Monday 4th September 1982 saw the introduction of new schedules right across the entire bus operating realm of LT. There wasn`t a garage unaffected. Hundreds of vehicles changed location and around two hundred RM`s were removed from weekday schedules - the first mass withdrawals of the type. Many were in service one day and withdrawn the next. Fully intact vehicles deemed surplus to requirements. The original criteria was to remove `minority` types picking out Leyland engines and Simms electrical equipment as a starting point. Annoying to see good vehicles going for scrap. Many RM`s were gathered at various places for initial storage before around one hundred were moved to Aldenham Works to be cut up on site by a private contractor as a task ongoing well into the Spring of 1983. The work was carried out at the far western end of the site with buses having been gathered over some distance such was the quantity involved.
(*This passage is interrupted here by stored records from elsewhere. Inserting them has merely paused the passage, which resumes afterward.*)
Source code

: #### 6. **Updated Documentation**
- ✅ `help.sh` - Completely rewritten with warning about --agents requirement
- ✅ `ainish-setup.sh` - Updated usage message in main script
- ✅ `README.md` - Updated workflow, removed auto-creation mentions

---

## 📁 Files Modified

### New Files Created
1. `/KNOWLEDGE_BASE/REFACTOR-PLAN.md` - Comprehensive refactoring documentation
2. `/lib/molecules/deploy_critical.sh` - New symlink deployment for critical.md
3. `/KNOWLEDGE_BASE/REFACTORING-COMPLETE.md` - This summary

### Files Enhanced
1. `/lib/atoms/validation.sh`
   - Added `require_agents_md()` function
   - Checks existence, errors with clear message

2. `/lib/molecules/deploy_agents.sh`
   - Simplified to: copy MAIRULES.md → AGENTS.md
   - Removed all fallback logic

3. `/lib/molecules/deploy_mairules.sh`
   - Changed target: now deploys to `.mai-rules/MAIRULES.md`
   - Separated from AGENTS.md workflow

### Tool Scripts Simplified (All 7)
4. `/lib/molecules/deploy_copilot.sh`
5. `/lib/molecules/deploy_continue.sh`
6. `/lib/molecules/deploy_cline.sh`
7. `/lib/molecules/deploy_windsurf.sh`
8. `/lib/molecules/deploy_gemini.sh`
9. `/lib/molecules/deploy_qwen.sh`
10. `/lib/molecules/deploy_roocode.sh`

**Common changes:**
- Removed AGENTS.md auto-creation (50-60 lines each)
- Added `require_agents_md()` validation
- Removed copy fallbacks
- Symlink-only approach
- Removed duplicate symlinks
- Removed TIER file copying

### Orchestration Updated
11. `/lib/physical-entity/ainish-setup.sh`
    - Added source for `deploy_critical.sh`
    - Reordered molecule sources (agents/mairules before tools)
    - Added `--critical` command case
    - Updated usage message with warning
All of the following pictures were taken by me on 7 February 1983.

RM 1578 heads a long line - which had been even longer prior to this picture being taken.

Bite size pieces?

RM 1416 is really up against the wall

RM 1034

There was a consistent removal of parts to put back into the overhaul system as just about every bus had been similarly treated.
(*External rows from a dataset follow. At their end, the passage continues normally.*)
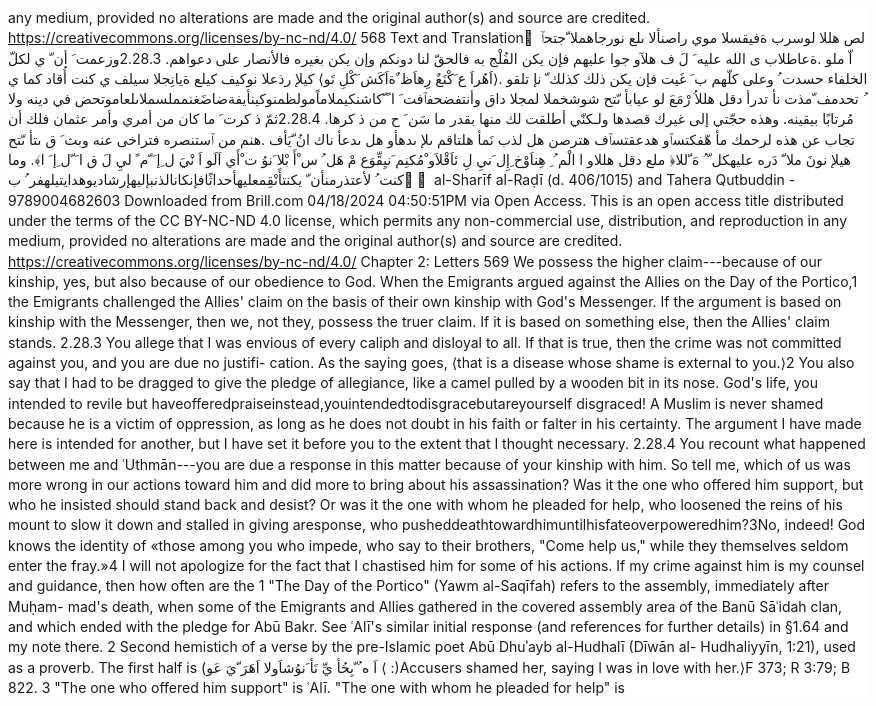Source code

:any medium, provided no alterations are made and the original author(s)
and source are credited.
https://creativecommons.org/licenses/by-nc-nd/4.0/ 568 Text and
Translation ّ لص هللا لوسرب ةفيقسلا موي راصنألا ىلع نورجاهملا ّجتحٱ اّ
ملو .ةعاطلاب ى الله عليه َ لَ ف هلآو جوا عليهم فإن يكن الفُلْج به فالحقّ لنا
دونكم وإن يكن بغيره فالأنصار على دعواهم. 2.28.3وزعمت َ أن ّ ي لكلّ
الخلفاء حسدت ُ وعلى كلّهم ب َ غَيت فإن يكن ذلك كذلك ّ نإ تلقو .⟨اَهُراَ ع
َكْنَعٌ رِهاَظ ٌةاَكَش َكْلِ تَو⟩ كيلإ رذعلا نوكيف كيلع ةيانِجلا سيلف ي كنت أُقاد
كما ي ُ تحدمف ّمذت نأ تدرأ دقل هللاُ رْمَعَ لو عيابأ ىّتح شوشخملا لمجلا داق
وأنتفضحفٱفت َ ا ً ّكاشنكيملاماًمولظمنوكينأيفةضاضَغنمملسملاىلعاموتحض في
دينه ولا مُرتابًا بيقينه. وهذه حجّتي إلى غيرك قصدها ولـكنّي أطلقت لك منها
بقدر ما سَن َ ح من ذ كرها. 2.28.4ثمّ ذ كرت َ ما كان من أمري وأمر عثمان فلك
أن تجاب عن هذه لرحمك مأ هّفكتسٱو هدعقتسٱف هترصن هل لذب نَمأ هلتاقم ىلإ
ىدهأو هل ىدعأ ناك انُ ّيَأف .هنم من ٱستنصره فتراخى عنه وبث َ ق ىتأ ىّتح
هيلإ نونَ ملا ّ دَره عليهكل ّ ُ هَ ّللا﴿ ملع دقل هللاو ا الْم ُ ِ هِناَوْخ ِإِل
َنيِ لِ ئاَقْلاَو ْمُكنِم َنيِقِّوَع مْ هَل ُ س ْأَ بْلا َنوُ ت ْأَي اَلَو اَ نْيَ ل ِإ َ ّم ً
ليِ لَ ق ا َ ّل ِإ َ ا﴾. وما كنت ُ لأعتذرمنأن ّ
يكنتأَنْقِمعليهأحداثًافإنكانالذنبإليهإرشاديوهدايتيلهفر ُ ب َ ّ al-Sharīf
al-Raḍī (d. 406/1015) and Tahera Qutbuddin - 9789004682603 Downloaded
from Brill.com 04/18/2024 04:50:51PM via Open Access. This is an open
access title distributed under the terms of the CC BY-NC-ND 4.0 license,
which permits any non-commercial use, distribution, and reproduction in
any medium, provided no alterations are made and the original author(s)
and source are credited.
https://creativecommons.org/licenses/by-nc-nd/4.0/ Chapter 2: Letters
569 We possess the higher claim---because of our kinship, yes, but also
because of our obedience to God. When the Emigrants argued against the
Allies on the Day of the Portico,1 the Emigrants challenged the Allies'
claim on the basis of their own kinship with God's Messenger. If the
argument is based on kinship with the Messenger, then we, not they,
possess the truer claim. If it is based on something else, then the
Allies' claim stands. 2.28.3 You allege that I was envious of every
caliph and disloyal to all. If that is true, then the crime was not
committed against you, and you are due no justifi- cation. As the saying
goes, ⟨that is a disease whose shame is external to you.⟩2 You also say
that I had to be dragged to give the pledge of allegiance, like a camel
pulled by a wooden bit in its nose. God's life, you intended to revile
but haveofferedpraiseinstead,youintendedtodisgracebutareyourself
disgraced! A Muslim is never shamed because he is a victim of
oppression, as long as he does not doubt in his faith or falter in his
certainty. The argument I have made here is intended for another, but I
have set it before you to the extent that I thought necessary. 2.28.4
You recount what happened between me and ʿUthmān---you are due a
response in this matter because of your kinship with him. So tell me,
which of us was more wrong in our actions toward him and did more to
bring about his assassination? Was it the one who offered him support,
but who he insisted should stand back and desist? Or was it the one with
whom he pleaded for help, who loosened the reins of his mount to slow it
down and stalled in giving aresponse, who
pusheddeathtowardhimuntilhisfateoverpoweredhim?3No, indeed! God knows
the identity of «those among you who impede, who say to their brothers,
"Come help us," while they themselves seldom enter the fray.»4 I will
not apologize for the fact that I chastised him for some of his actions.
If my crime against him is my counsel and guidance, then how often are
the 1 "The Day of the Portico" (Yawm al-Saqīfah) refers to the assembly,
immediately after Muḥam- mad's death, when some of the Emigrants and
Allies gathered in the covered assembly area of the Banū Sāʿidah clan,
and which ended with the pledge for Abū Bakr. See ʿAlī's similar initial
response (and references for further details) in §1.64 and my note
there. 2 Second hemistich of a verse by the pre-Islamic poet Abū Dhuʾayb
al-Hudhalī (Dīwān al- Hudhaliyyīn, 1:21), used as a proverb. The first
half is (اَ ه ُ ّبِحُأ يِّ نَأ َنوُشاَولا اَهَرَ ّيَ عَو ⟨ :)Accusers shamed her,
saying I was in love with her.⟩F 373; R 3:79; B 822. 3 "The one who
offered him support" is ʿAlī. "The one with whom he pleaded for help" is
From left to right: RM`s 1408, 1179 and 1374.

So many parts not `required` were dumped. Stuff that thirty six years later would be so useful.......

Re: This is why some of us remember September 4th.

Hung drawn an Quartered springs to mind seeing some of them photos. As you mentioned plenty of parts on some of them, however there were many still on the road.

My bus number (if any): RM158, RML2460

Re: This is why some of us remember September 4th.

Talk about facing a firing squad. Can't believe i was 2 back then

Re: This is why some of us remember September 4th.

Did only Leyland RMs have Simms Electrical equipment? I have heard that there was more problems with electrical equipment on the Leyland RMs.

Re: This is why some of us remember September 4th.

Not only Leyland engines had Simms electrical equipment, some AEC engined buses also had it.
There were not " problems" with Simms, it just became obsolete.
There was a programme of conversion of some RMs to CAV equipment on overhaul, I'm sure Neil G has mentioned it before.

My bus number (if any): RTL 960, RMC 1458, RM 1585 and several RTs

Re: This is why some of us remember September 4th.

Less than half of the Leyland RM`s had Simms equipment so those that did have it were in a minority.

Or, to put it another way there were many Leylands that didn`t have it and there were far more AEC engine Routemasters than Leylands that had Simms equipment including all of the RMC`s and the majority of the RML`s.

The first big batch of Leyland RM`s which ran up to the start of the RMC class had CAV electrics. The RMC`s and the next big batch of Leyland RM`s that followed on from the RMC`s both had the same type of Simms equipment. The final big Leyland batch were CAV.

The Simms equipment fitted to RML`s was of a different type to the RM`s.

As Brian said, there were some conversions of both RM`s and RML`s from Simms to CAV and these buses had their classification amended to a new sub-class.

Having worked at Mortlake Garage that had many Leyland RM`s with Simms electrics, I was never aware of particular problems and non-availability of buses for service wasn`t a Mortlake trait.